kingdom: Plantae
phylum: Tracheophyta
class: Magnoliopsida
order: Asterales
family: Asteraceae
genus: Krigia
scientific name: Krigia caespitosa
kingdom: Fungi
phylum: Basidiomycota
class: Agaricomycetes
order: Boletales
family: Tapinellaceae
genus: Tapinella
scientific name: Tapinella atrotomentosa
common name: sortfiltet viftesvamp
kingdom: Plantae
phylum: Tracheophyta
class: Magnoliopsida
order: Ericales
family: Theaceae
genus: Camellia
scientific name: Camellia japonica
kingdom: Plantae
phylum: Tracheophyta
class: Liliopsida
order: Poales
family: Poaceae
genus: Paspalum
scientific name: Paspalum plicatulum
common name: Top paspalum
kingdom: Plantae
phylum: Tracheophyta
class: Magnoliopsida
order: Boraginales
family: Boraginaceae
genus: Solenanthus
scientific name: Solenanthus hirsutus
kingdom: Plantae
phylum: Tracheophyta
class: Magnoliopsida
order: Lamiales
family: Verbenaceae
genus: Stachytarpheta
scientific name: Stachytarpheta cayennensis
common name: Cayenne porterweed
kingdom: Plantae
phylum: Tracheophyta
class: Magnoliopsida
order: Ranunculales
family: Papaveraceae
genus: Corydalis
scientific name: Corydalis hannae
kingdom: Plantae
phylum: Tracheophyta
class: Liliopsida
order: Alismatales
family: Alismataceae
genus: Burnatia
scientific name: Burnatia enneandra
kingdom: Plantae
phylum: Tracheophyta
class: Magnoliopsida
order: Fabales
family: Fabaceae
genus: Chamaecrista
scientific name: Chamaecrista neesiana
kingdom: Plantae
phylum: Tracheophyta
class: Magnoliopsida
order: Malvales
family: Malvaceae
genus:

━━━

Task directions:
Give the data again from its first line through the line with "scientific name: Stachytarpheta cayennensis", swapping "phylum" for "division" and changing nothing else.

Complete answer:
kingdom: Plantae
division: Tracheophyta
class: Magnoliopsida
order: Asterales
family: Asteraceae
genus: Krigia
scientific name: Krigia caespitosa
kingdom: Fungi
division: Basidiomycota
class: Agaricomycetes
order: Boletales
family: Tapinellaceae
genus: Tapinella
scientific name: Tapinella atrotomentosa
common name: sortfiltet viftesvamp
kingdom: Plantae
division: Tracheophyta
class: Magnoliopsida
order: Ericales
family: Theaceae
genus: Camellia
scientific name: Camellia japonica
kingdom: Plantae
division: Tracheophyta
class: Liliopsida
order: Poales
family: Poaceae
genus: Paspalum
scientific name: Paspalum plicatulum
common name: Top paspalum
kingdom: Plantae
division: Tracheophyta
class: Magnoliopsida
order: Boraginales
family: Boraginaceae
genus: Solenanthus
scientific name: Solenanthus hirsutus
kingdom: Plantae
division: Tracheophyta
class: Magnoliopsida
order: Lamiales
family: Verbenaceae
genus: Stachytarpheta
scientific name: Stachytarpheta cayennensis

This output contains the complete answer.